Тем самым Фрейд, с одной стороны, не обманул ничьих ожиданий, поскольку кроме анализа как такового ничего и не обещал, а с другой – оставил последний практикой с несформулированными последствиями. Каких-либо серьезных проблем при проведении анализа это не порождает лишь потому, что применяемое аналитиками знание оседает в анализируемом субъекте и не требует полноценной манифестации.
Необходимость это знание представить лежит на анализе грузом неисполненных обязательств: под давлением мнимого идеала «проанализированности» аналитик воздерживается от комментариев на этот счет, сохраняя нейтралитет – всегда обманчивый, поскольку от необходимости объясняться он никогда полностью не избавляет. Аналитик проговаривается не только в ответ на требование, исходящее от теории его клиники, – в этом случае автономия анализа как раз позволяет ему не сказать лишнего – но еще откровеннее тогда, когда пытается объясниться на публике. Невольная уступка ожиданиям, которую он здесь совершает, несомненно связана с опасениями предстать комичным носителем эзотерического учения. Понимание рисков такого положения подталкивает специалиста подбирать выражения, подобно кривому зеркалу искажающие суть анализа.
Все это создает почву для смуты в интеллектуальном сообществе, вызванной анализом и подкрепляющейся разочарованием, которое интеллектуал выражает всякий раз, когда анализ кажется ему недостоверным предприятием. Остро нуждающийся в иллюзии общественной незаменимости собственной деятельности, он настаивает, что в своем требовании свободы от любого ангажемента анализ претендует на непозволительную роскошь устранения из публичной и политической жизни. Аналитики отвечают на это сдержанным молчанием, в причинах которого далеко не всегда отдают себе отчет, хотя обязаны им именно упрямству Фрейда, не уступавшего никому своего заветного объекта. Неуступчивость позволила ему обнаружить, что природа публичной речи далека от того идеала, каким он предстает в общественных дискуссиях, субъект которых демонстрирует крайнюю заинтересованность в широком обсуждении социальных и исторических проблем, никак его лично не касающихся.

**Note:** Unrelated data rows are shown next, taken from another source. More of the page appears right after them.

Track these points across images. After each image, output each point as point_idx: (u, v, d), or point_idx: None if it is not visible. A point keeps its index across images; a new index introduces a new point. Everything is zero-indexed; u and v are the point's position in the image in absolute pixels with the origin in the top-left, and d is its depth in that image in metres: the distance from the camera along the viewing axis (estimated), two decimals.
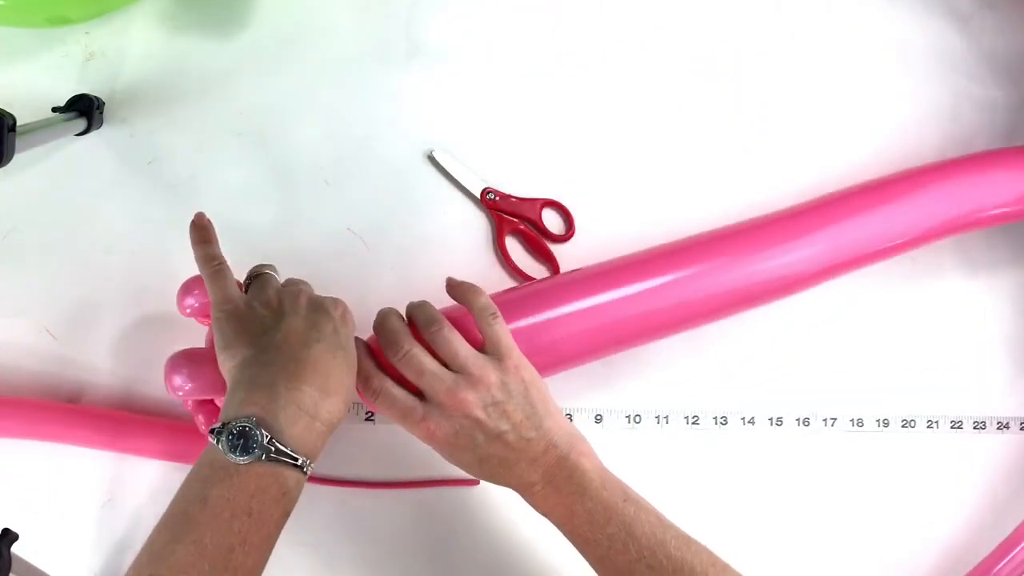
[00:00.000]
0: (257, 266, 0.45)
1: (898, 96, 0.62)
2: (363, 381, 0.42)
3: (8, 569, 0.39)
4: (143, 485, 0.51)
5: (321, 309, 0.41)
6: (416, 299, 0.55)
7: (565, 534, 0.42)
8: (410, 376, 0.42)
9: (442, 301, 0.58)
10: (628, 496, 0.41)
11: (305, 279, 0.45)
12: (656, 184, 0.59)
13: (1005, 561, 0.54)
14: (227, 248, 0.54)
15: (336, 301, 0.43)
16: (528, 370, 0.43)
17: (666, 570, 0.39)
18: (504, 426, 0.41)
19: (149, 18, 0.56)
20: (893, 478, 0.57)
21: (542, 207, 0.57)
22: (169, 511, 0.35)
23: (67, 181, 0.53)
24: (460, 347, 0.42)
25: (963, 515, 0.58)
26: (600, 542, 0.40)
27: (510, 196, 0.56)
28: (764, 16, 0.62)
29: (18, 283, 0.52)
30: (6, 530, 0.40)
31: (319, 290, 0.54)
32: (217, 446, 0.35)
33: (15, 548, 0.40)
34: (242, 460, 0.35)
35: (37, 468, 0.50)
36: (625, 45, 0.60)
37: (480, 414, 0.40)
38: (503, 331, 0.43)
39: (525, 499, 0.43)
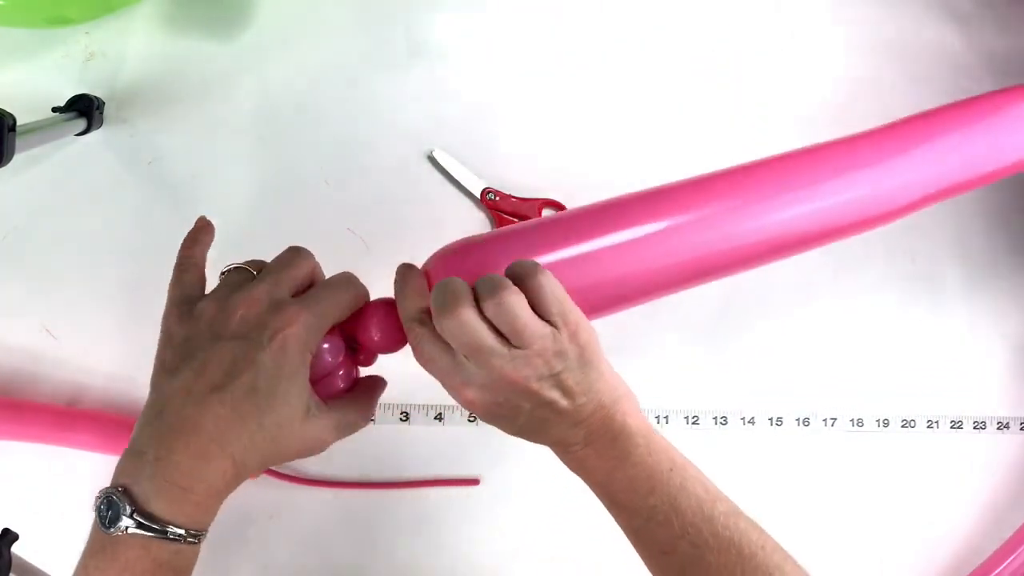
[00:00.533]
0: (230, 265, 0.39)
1: (898, 96, 0.62)
2: (406, 321, 0.38)
3: (8, 569, 0.39)
4: None
5: (253, 335, 0.34)
6: None
7: (599, 496, 0.38)
8: (463, 349, 0.35)
9: None
10: (675, 463, 0.38)
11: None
12: (656, 183, 0.59)
13: (1008, 562, 0.54)
14: (227, 249, 0.54)
15: (284, 317, 0.35)
16: (585, 330, 0.37)
17: (711, 549, 0.35)
18: (555, 394, 0.36)
19: (149, 18, 0.56)
20: (893, 478, 0.57)
21: (542, 207, 0.57)
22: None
23: (67, 181, 0.53)
24: (522, 317, 0.34)
25: (963, 515, 0.58)
26: (639, 511, 0.37)
27: (510, 196, 0.56)
28: (764, 16, 0.62)
29: (18, 283, 0.52)
30: (6, 530, 0.40)
31: None
32: (97, 511, 0.33)
33: (15, 548, 0.40)
34: (110, 531, 0.32)
35: (37, 468, 0.50)
36: (625, 45, 0.60)
37: (533, 386, 0.35)
38: (557, 291, 0.35)
39: (558, 456, 0.39)
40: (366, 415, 0.39)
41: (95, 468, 0.51)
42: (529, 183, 0.57)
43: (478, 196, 0.56)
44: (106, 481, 0.50)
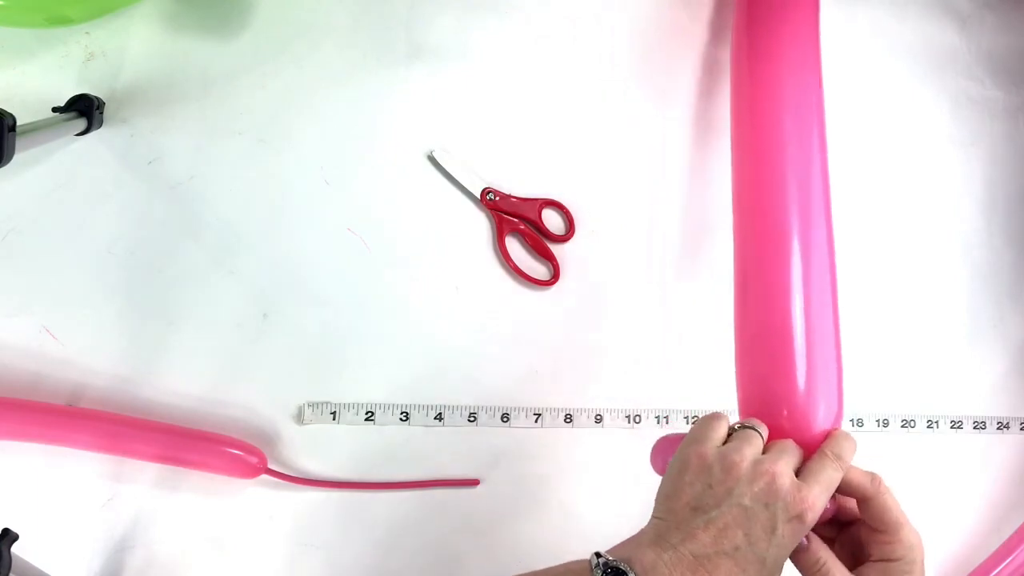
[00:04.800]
0: (750, 420, 0.43)
1: (898, 96, 0.62)
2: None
3: (8, 569, 0.39)
4: (143, 485, 0.51)
5: (768, 511, 0.37)
6: (414, 299, 0.55)
7: None
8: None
9: (434, 317, 0.58)
10: None
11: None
12: (656, 184, 0.59)
13: (1008, 562, 0.54)
14: (227, 249, 0.54)
15: (798, 502, 0.37)
16: None
17: None
18: None
19: (149, 18, 0.56)
20: (893, 478, 0.57)
21: (542, 207, 0.57)
22: None
23: (67, 181, 0.53)
24: (893, 502, 0.41)
25: (963, 515, 0.58)
26: None
27: (510, 196, 0.56)
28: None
29: (18, 283, 0.52)
30: (6, 530, 0.40)
31: (319, 293, 0.54)
32: (595, 566, 0.36)
33: (15, 548, 0.40)
34: None
35: (37, 468, 0.50)
36: (625, 45, 0.60)
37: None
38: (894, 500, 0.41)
39: None
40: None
41: (95, 468, 0.51)
42: (529, 183, 0.57)
43: (478, 196, 0.56)
44: (106, 481, 0.51)
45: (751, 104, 0.51)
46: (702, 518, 0.37)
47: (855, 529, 0.41)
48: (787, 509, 0.37)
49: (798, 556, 0.39)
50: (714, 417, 0.42)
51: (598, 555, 0.37)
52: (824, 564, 0.39)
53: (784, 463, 0.38)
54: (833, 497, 0.40)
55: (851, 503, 0.41)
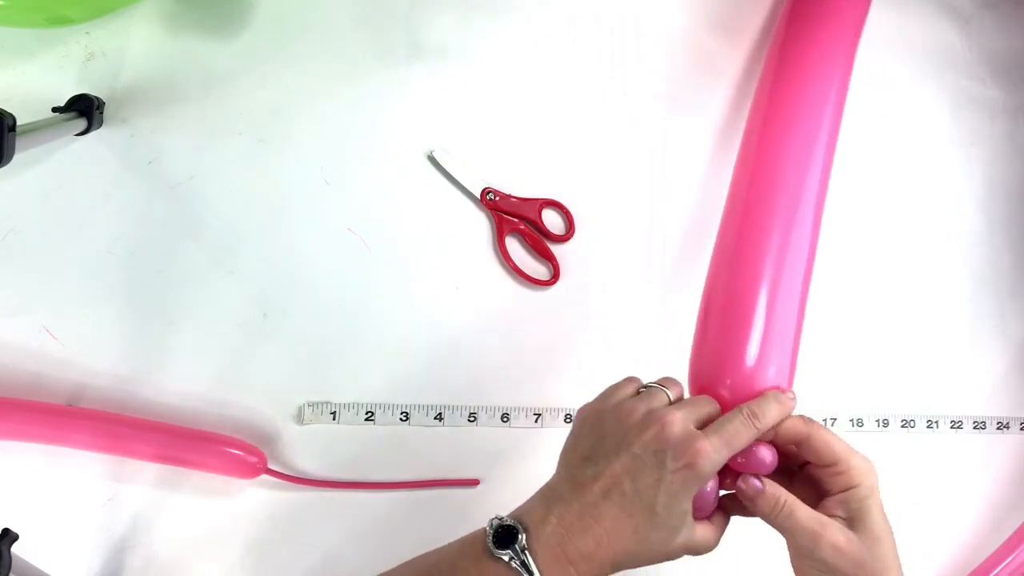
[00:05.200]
0: (664, 379, 0.42)
1: (898, 96, 0.62)
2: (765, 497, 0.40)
3: (8, 569, 0.39)
4: (143, 485, 0.51)
5: (656, 458, 0.37)
6: (414, 299, 0.55)
7: None
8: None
9: (434, 317, 0.58)
10: None
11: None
12: (656, 183, 0.59)
13: (1007, 562, 0.54)
14: (227, 249, 0.54)
15: (689, 450, 0.37)
16: None
17: None
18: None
19: (149, 18, 0.56)
20: (893, 478, 0.57)
21: (542, 207, 0.57)
22: (423, 556, 0.39)
23: (67, 181, 0.53)
24: (836, 441, 0.40)
25: (963, 515, 0.58)
26: None
27: (510, 196, 0.56)
28: (764, 18, 0.62)
29: (18, 283, 0.52)
30: (6, 530, 0.40)
31: (319, 293, 0.54)
32: (489, 529, 0.37)
33: (15, 548, 0.40)
34: (497, 551, 0.36)
35: (37, 468, 0.50)
36: (625, 45, 0.60)
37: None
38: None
39: None
40: (714, 543, 0.40)
41: (95, 468, 0.51)
42: (529, 183, 0.57)
43: (478, 196, 0.56)
44: (107, 481, 0.51)
45: (770, 102, 0.52)
46: (592, 468, 0.37)
47: (809, 470, 0.41)
48: (676, 457, 0.36)
49: (756, 502, 0.39)
50: (625, 379, 0.42)
51: (497, 518, 0.37)
52: (784, 504, 0.39)
53: (682, 414, 0.38)
54: (773, 447, 0.40)
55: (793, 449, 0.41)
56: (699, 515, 0.39)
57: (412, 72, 0.58)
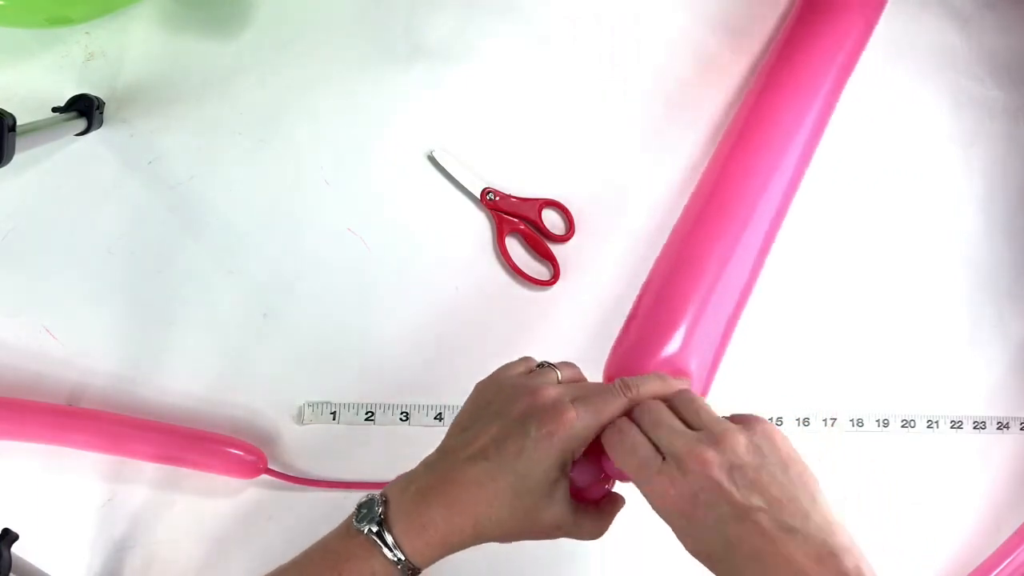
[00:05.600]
0: (561, 362, 0.42)
1: (898, 96, 0.62)
2: (612, 426, 0.38)
3: (8, 569, 0.39)
4: (143, 485, 0.51)
5: (522, 425, 0.36)
6: (414, 299, 0.55)
7: None
8: (646, 426, 0.36)
9: (434, 317, 0.58)
10: None
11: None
12: (656, 183, 0.59)
13: (1008, 562, 0.54)
14: (228, 249, 0.54)
15: (553, 417, 0.36)
16: (787, 442, 0.36)
17: None
18: (755, 500, 0.32)
19: (149, 18, 0.56)
20: (893, 478, 0.57)
21: (542, 207, 0.57)
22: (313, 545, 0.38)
23: (67, 181, 0.53)
24: (704, 408, 0.37)
25: (963, 515, 0.58)
26: None
27: (510, 196, 0.56)
28: (766, 19, 0.62)
29: (18, 283, 0.52)
30: (6, 530, 0.40)
31: (319, 292, 0.54)
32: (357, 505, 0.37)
33: (15, 548, 0.40)
34: (355, 525, 0.36)
35: (37, 468, 0.50)
36: (625, 45, 0.60)
37: (721, 476, 0.33)
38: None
39: None
40: (600, 530, 0.39)
41: (95, 468, 0.51)
42: (529, 183, 0.57)
43: (478, 196, 0.56)
44: (107, 481, 0.51)
45: (750, 110, 0.53)
46: (464, 436, 0.38)
47: None
48: (540, 424, 0.36)
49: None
50: (520, 359, 0.42)
51: (367, 495, 0.37)
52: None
53: (559, 388, 0.38)
54: None
55: None
56: (582, 496, 0.38)
57: (412, 72, 0.58)
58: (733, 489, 0.33)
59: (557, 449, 0.36)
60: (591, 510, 0.39)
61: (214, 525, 0.51)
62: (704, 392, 0.45)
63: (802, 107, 0.52)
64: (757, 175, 0.50)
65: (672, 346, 0.44)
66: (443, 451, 0.38)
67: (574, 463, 0.37)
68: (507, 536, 0.37)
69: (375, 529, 0.35)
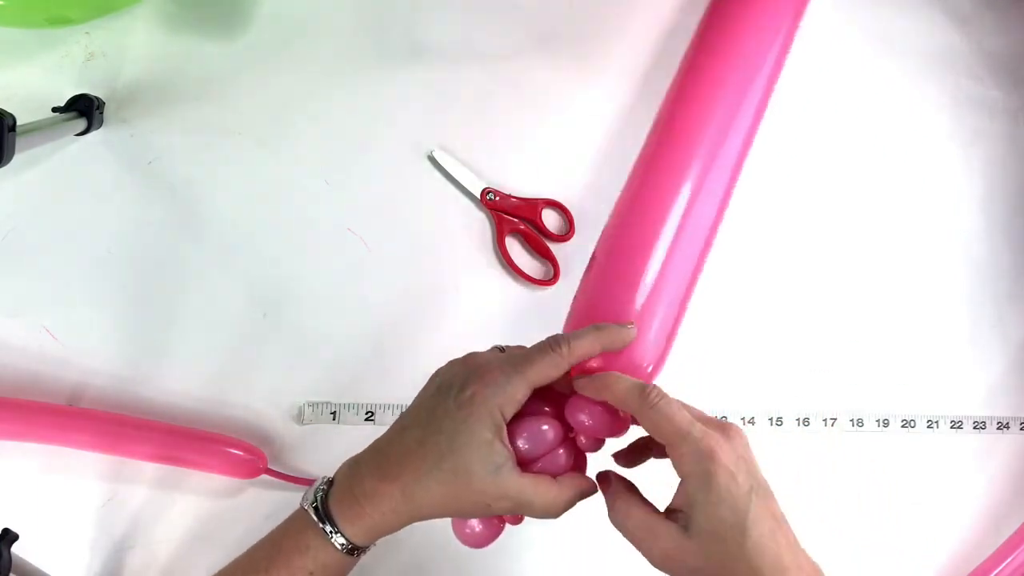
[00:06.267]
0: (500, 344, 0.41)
1: (898, 96, 0.62)
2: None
3: (8, 569, 0.39)
4: (143, 485, 0.51)
5: (443, 390, 0.36)
6: (414, 299, 0.55)
7: None
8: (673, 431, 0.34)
9: (434, 317, 0.58)
10: None
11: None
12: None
13: (1007, 562, 0.54)
14: (228, 249, 0.54)
15: (478, 379, 0.36)
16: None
17: None
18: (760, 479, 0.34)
19: (149, 18, 0.56)
20: (893, 478, 0.57)
21: (542, 207, 0.57)
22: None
23: (67, 181, 0.53)
24: (682, 412, 0.35)
25: (963, 515, 0.58)
26: None
27: (510, 196, 0.56)
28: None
29: (18, 283, 0.52)
30: (6, 530, 0.40)
31: (319, 293, 0.54)
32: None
33: (15, 548, 0.40)
34: (302, 504, 0.37)
35: (37, 468, 0.50)
36: (625, 45, 0.60)
37: (748, 453, 0.35)
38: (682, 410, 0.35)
39: None
40: (554, 507, 0.36)
41: (95, 468, 0.51)
42: (529, 183, 0.57)
43: (478, 196, 0.56)
44: (107, 481, 0.51)
45: (692, 69, 0.52)
46: (408, 412, 0.38)
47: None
48: (464, 386, 0.35)
49: (616, 519, 0.36)
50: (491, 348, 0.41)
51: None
52: (616, 505, 0.36)
53: (490, 354, 0.38)
54: (612, 411, 0.37)
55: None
56: (537, 469, 0.36)
57: (412, 72, 0.58)
58: (755, 468, 0.34)
59: (481, 408, 0.34)
60: (546, 484, 0.35)
61: (214, 525, 0.51)
62: (656, 370, 0.43)
63: (747, 72, 0.51)
64: (707, 132, 0.48)
65: (625, 306, 0.42)
66: (389, 430, 0.38)
67: (516, 427, 0.36)
68: (440, 506, 0.35)
69: (314, 511, 0.36)
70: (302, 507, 0.37)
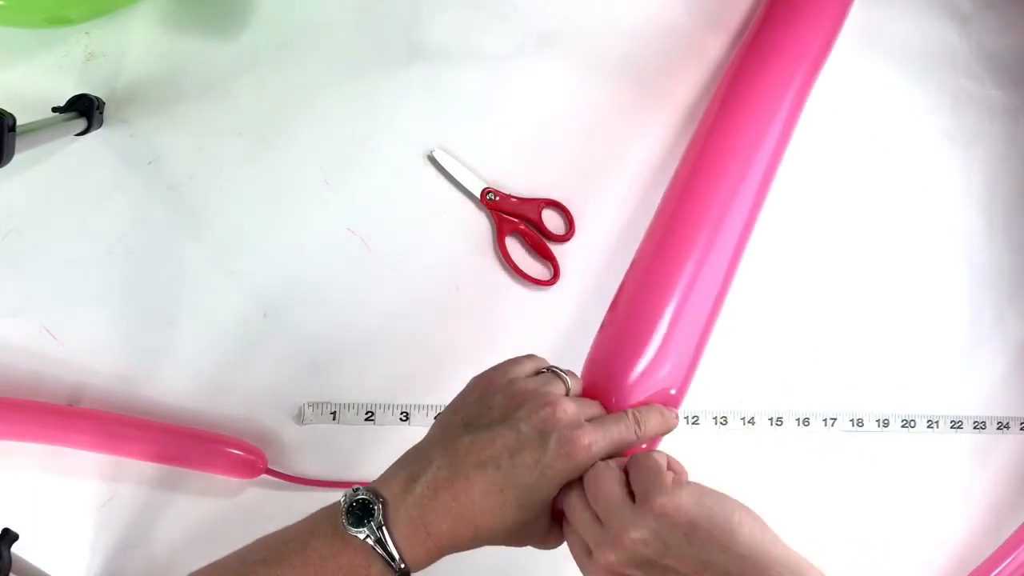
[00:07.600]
0: (567, 370, 0.41)
1: (898, 96, 0.62)
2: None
3: (8, 569, 0.39)
4: (143, 485, 0.51)
5: (542, 440, 0.35)
6: (414, 299, 0.55)
7: None
8: (590, 495, 0.35)
9: (434, 317, 0.58)
10: None
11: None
12: (655, 183, 0.59)
13: (1007, 562, 0.54)
14: (228, 249, 0.54)
15: (574, 436, 0.35)
16: (695, 505, 0.33)
17: None
18: None
19: (149, 18, 0.56)
20: (893, 478, 0.57)
21: (542, 207, 0.57)
22: (273, 534, 0.37)
23: (67, 181, 0.53)
24: (604, 490, 0.35)
25: (963, 515, 0.58)
26: None
27: (510, 196, 0.56)
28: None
29: (18, 283, 0.52)
30: (6, 530, 0.40)
31: (319, 292, 0.54)
32: (344, 504, 0.35)
33: (15, 548, 0.40)
34: (351, 530, 0.34)
35: (37, 468, 0.50)
36: (625, 44, 0.60)
37: (634, 573, 0.33)
38: (650, 455, 0.36)
39: None
40: (561, 539, 0.38)
41: (95, 468, 0.51)
42: (529, 183, 0.57)
43: (478, 196, 0.56)
44: (106, 481, 0.51)
45: (722, 104, 0.52)
46: (470, 436, 0.36)
47: None
48: (560, 442, 0.35)
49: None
50: (526, 355, 0.41)
51: (353, 489, 0.35)
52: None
53: (575, 405, 0.37)
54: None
55: None
56: (557, 508, 0.38)
57: (412, 72, 0.58)
58: None
59: (571, 470, 0.35)
60: (556, 519, 0.38)
61: (214, 525, 0.51)
62: (681, 394, 0.44)
63: (772, 107, 0.52)
64: (730, 171, 0.49)
65: (647, 357, 0.43)
66: (446, 448, 0.36)
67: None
68: (495, 543, 0.37)
69: (377, 536, 0.34)
70: (354, 535, 0.34)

Даже скромный первоначальный аналитический опыт подсказывал Фрейду, что за неопределенным кругом генитальных обладателей голоса может стоять речь истерички, отвечать которой в анализе не следует.
Естественно, далеко не всякий граждански озабоченный субъект является носителем истерического симптома. В то же время взаимодействие с речью истерички позволило Фрейду значительно быстрее других свидетелей необычайной разговорчивости современного субъекта выработать представление о речи как о воплощении инстанции требования, объект которого ее содержанию в конечном счете оказывается внеположен. Аналитическая позиция воплощает подозрение, что в одержимости высказываться на темы общественного устройства нет ничего «естественного» и что посвящать свою речь именно этому предмету субъекта побуждает импульс, с самой всецело поглощающей его проблематикой никак не связанный.
Данное подозрение нельзя назвать личным изобретением Фрейда, поскольку нет недостатка в тех, кто заметил это гораздо раньше. Начиная уже с Сёрена Кьеркегора активность субъекта в обсуждении насущных проблем современности, окрашенная деловитостью и праздностью, занимает философов, многие из которых не склонны были признавать ее значимым социокультурным достижением вопреки представителям неокантианства, испытывавшим по поводу ее глубокое удовлетворение. Вместе с тем вне анализа эта выраженная в речи мнимая озабоченность, даже в качестве предмета философской критики идеологии или литературного пародирования «толков», не получала ничего иного, кроме социологического описания, разоблачения классовых оснований или иронического воспроизводства.